◆ **Excerpt**

# # #

# 1909 privy plans



## Waterboy (Sep 20, 2011)

Besides taking for granted how simply water normally arrives into our homes, sometimes we also fail to consider how easily we can discharge waste water. Looking through one of my favorite old books the other night, I was reminded of how easy most of us have it today.

The 1909 book, "Household Discoveries and Mrs. Curtis's Cook Book," includes detailed plans for building a privy, which is quite useful -- right down to the size of boards and hardware required. (See photos below.)

"It is believed that any 14-year-old schoolboy of average intelligence and mechanical ingenuity can, by following these plans, build a sanitary privy for his home" at an expense of $5 to $10 per receptacle, according to locality, the book states. The plans could be adjusted so that instead of one seat, it may have two, three, four or five seats, etc., according to necessity. A pretty lattice covered with flowers or vines will add to the privacy of the privy -- at least outside it may be private. Also for those with more "elegant taste," an elaborate, and more expensive, structure can be built with a peaked roof instead of the standard single slant.

What really caught my attention, though, was the additional information about cleaning the privy and ensuring a clean water supply for the home and gardens. Unlike the open-pit outhouses I remember as a child, these plans call for a bucket under each seat, which should be deep enough so the user is not splashed. It also must fit snugly to keep out vermin and insects.

But here is where the fun comes in: "The frequency of cleaning the receptacle depends upon (a) the size of the tub; (b) the number of persons using the privy; and (c) the weather. In general, it is best to clean it about once a week in winter and twice a week in summer.

"An excellent plan is to have a double set of pails or tubs for each privy. Suppose the outhouse is to be cleaned every Saturday: Then pail No. 1 is taken out (say January 1), covered and set aside until the following Saturday; pail No. 2 is placed in the box for use; on January 8 pail No. 1 is emptied and put back in the box for use while pail No. 2 is taken out, covered, and set aside for a week (namely, January 15); and so on throughout the year.

"The object of this plan is to give an extra long time for the germs to be killed by fermentation or by the action of the disinfectant before the pail is emptied. Each time the receptacle is emptied, it is best to sprinkle into it a layer of top soil about 1/4 to 1/2 inch deep before putting it back.

# # #

◆ **Material shown**
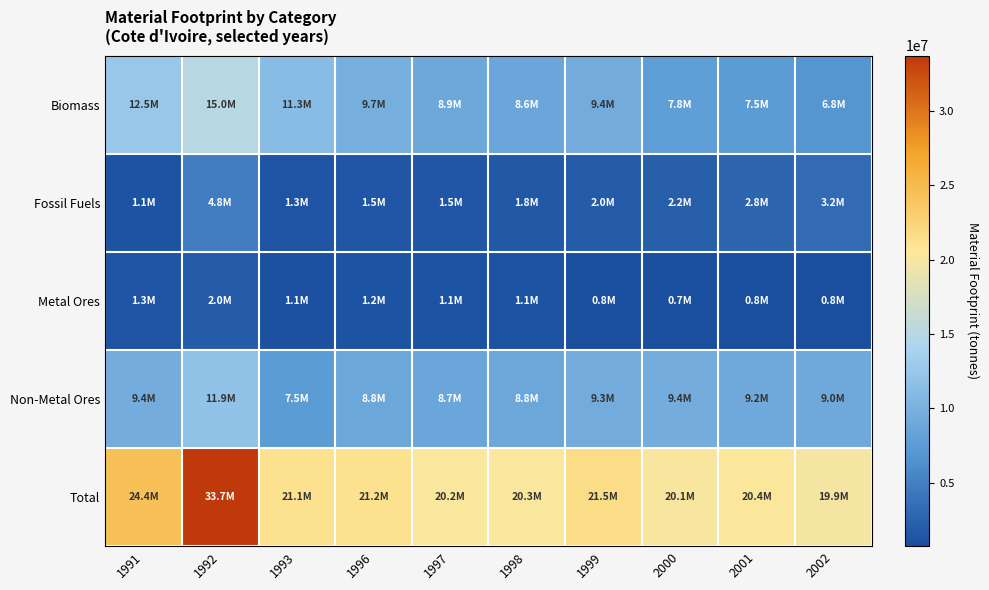

What is the spread (max minus min) of values at 1991?

23240000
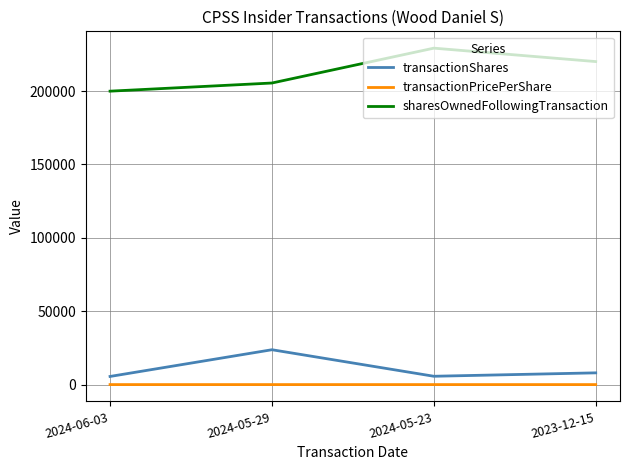

What is the difference between the transactionPricePerShare values at 2024-05-29 and 2023-12-15?

1.0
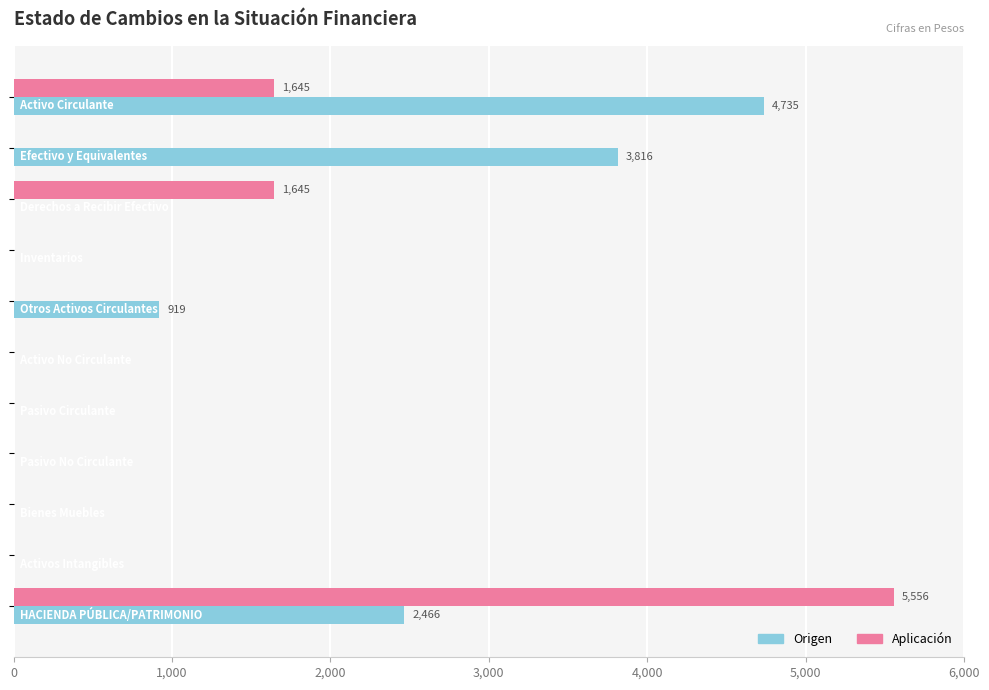

What is the maximum value shown in the chart?

5556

# # #

How often does the privy plans post say it is best to clean the receptacle in winter and in summer? The material comes from a different source than the privy plans post.

◆ **Solution for this exercise**
About once a week in winter and twice a week in summer.